### EXERCISE OBJECTIVE
The result should be the listing below, restated exactly, with its pictures left out.

### DATA SEGMENT
*****
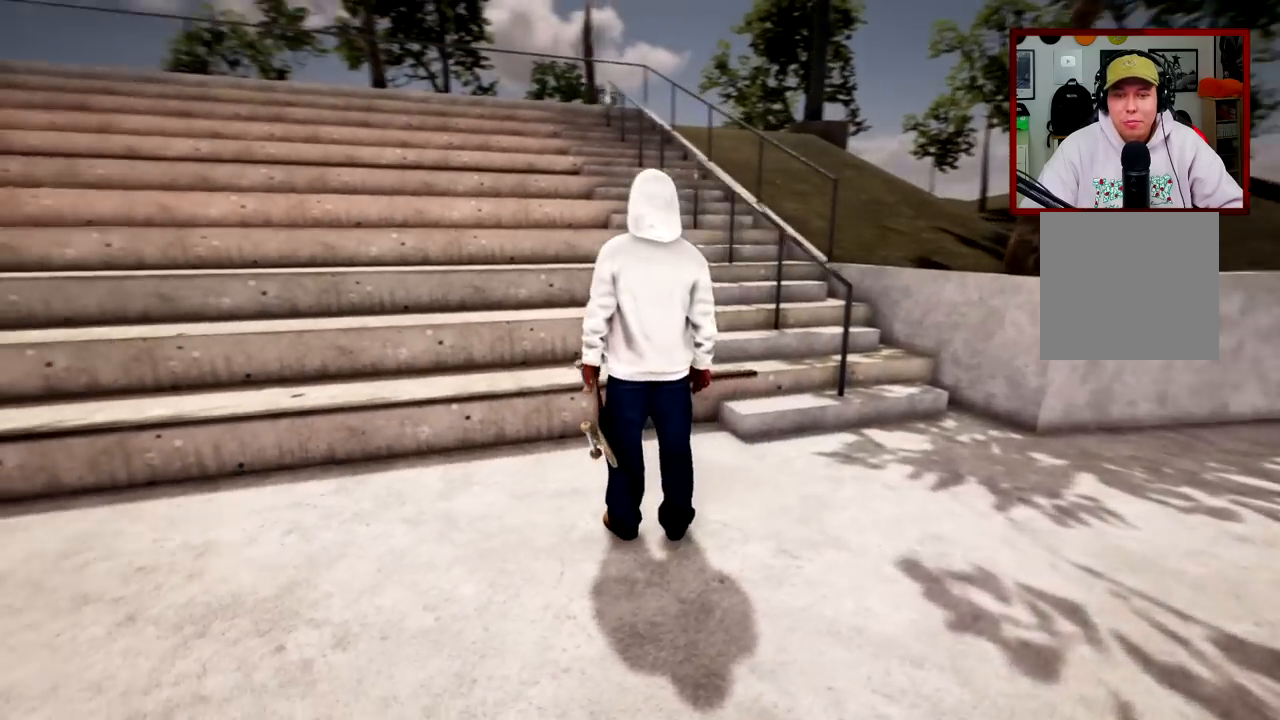
{"buttons": [], "left_stick": "up", "right_stick": "left", "events": [[100, "left_stick", "up"]]}
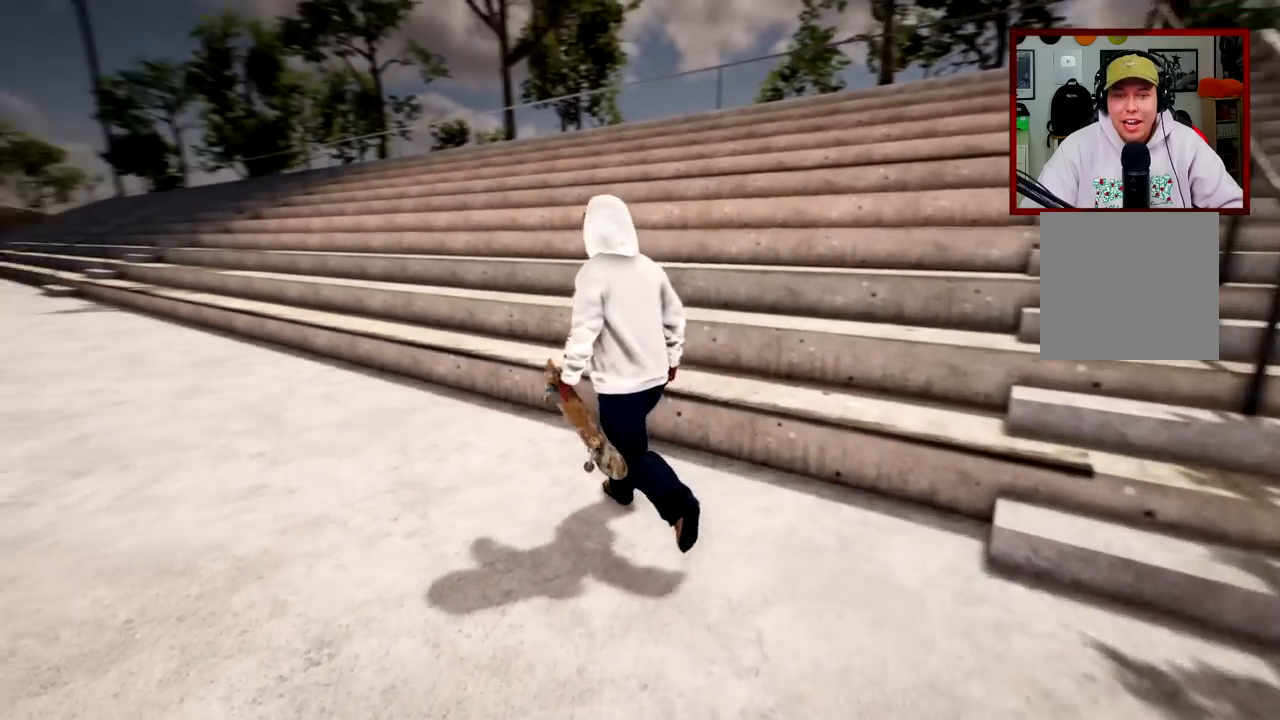
{"buttons": [], "left_stick": "center", "right_stick": "center", "events": [[133, "right_stick", "center"], [283, "left_stick", "center"]]}
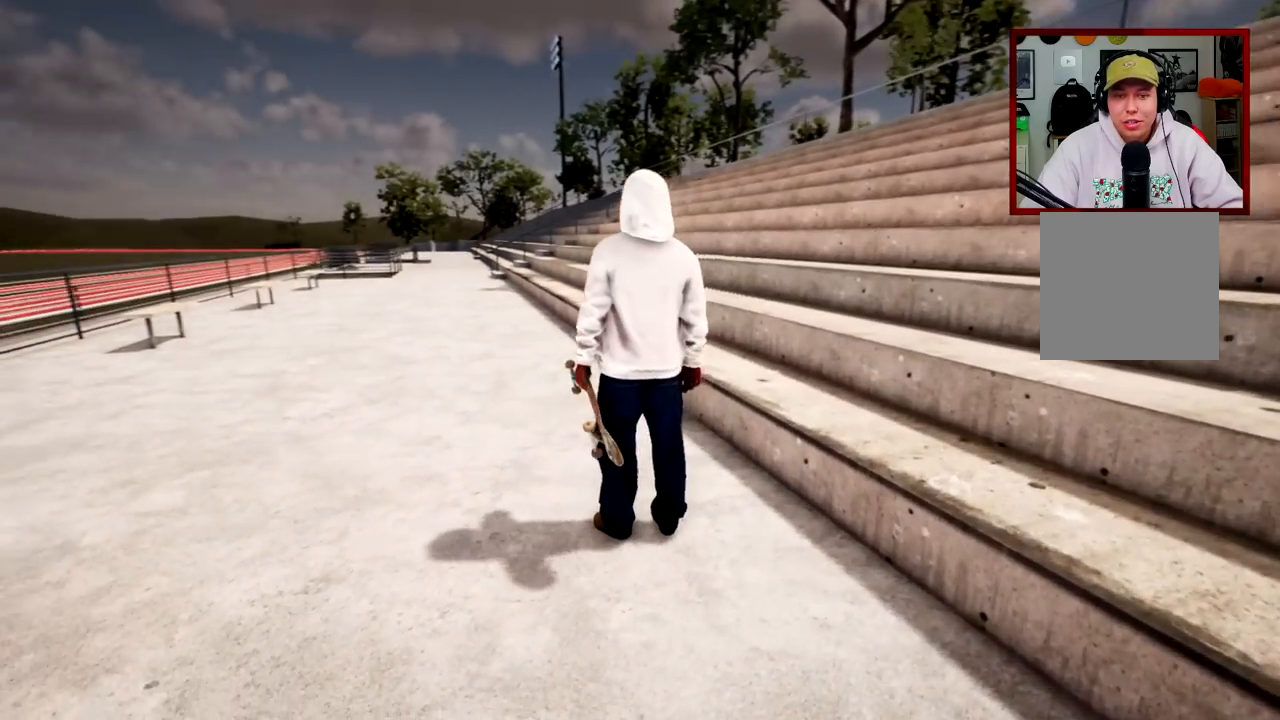
{"buttons": [], "left_stick": "up", "right_stick": "down", "events": [[184, "left_stick", "up"], [451, "right_stick", "down"]]}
*****
### TASK ANSWER
{"buttons": [], "left_stick": "up", "right_stick": "left", "events": [[100, "left_stick", "up"]]}
{"buttons": [], "left_stick": "center", "right_stick": "center", "events": [[133, "right_stick", "center"], [283, "left_stick", "center"]]}
{"buttons": [], "left_stick": "up", "right_stick": "down", "events": [[184, "left_stick", "up"], [451, "right_stick", "down"]]}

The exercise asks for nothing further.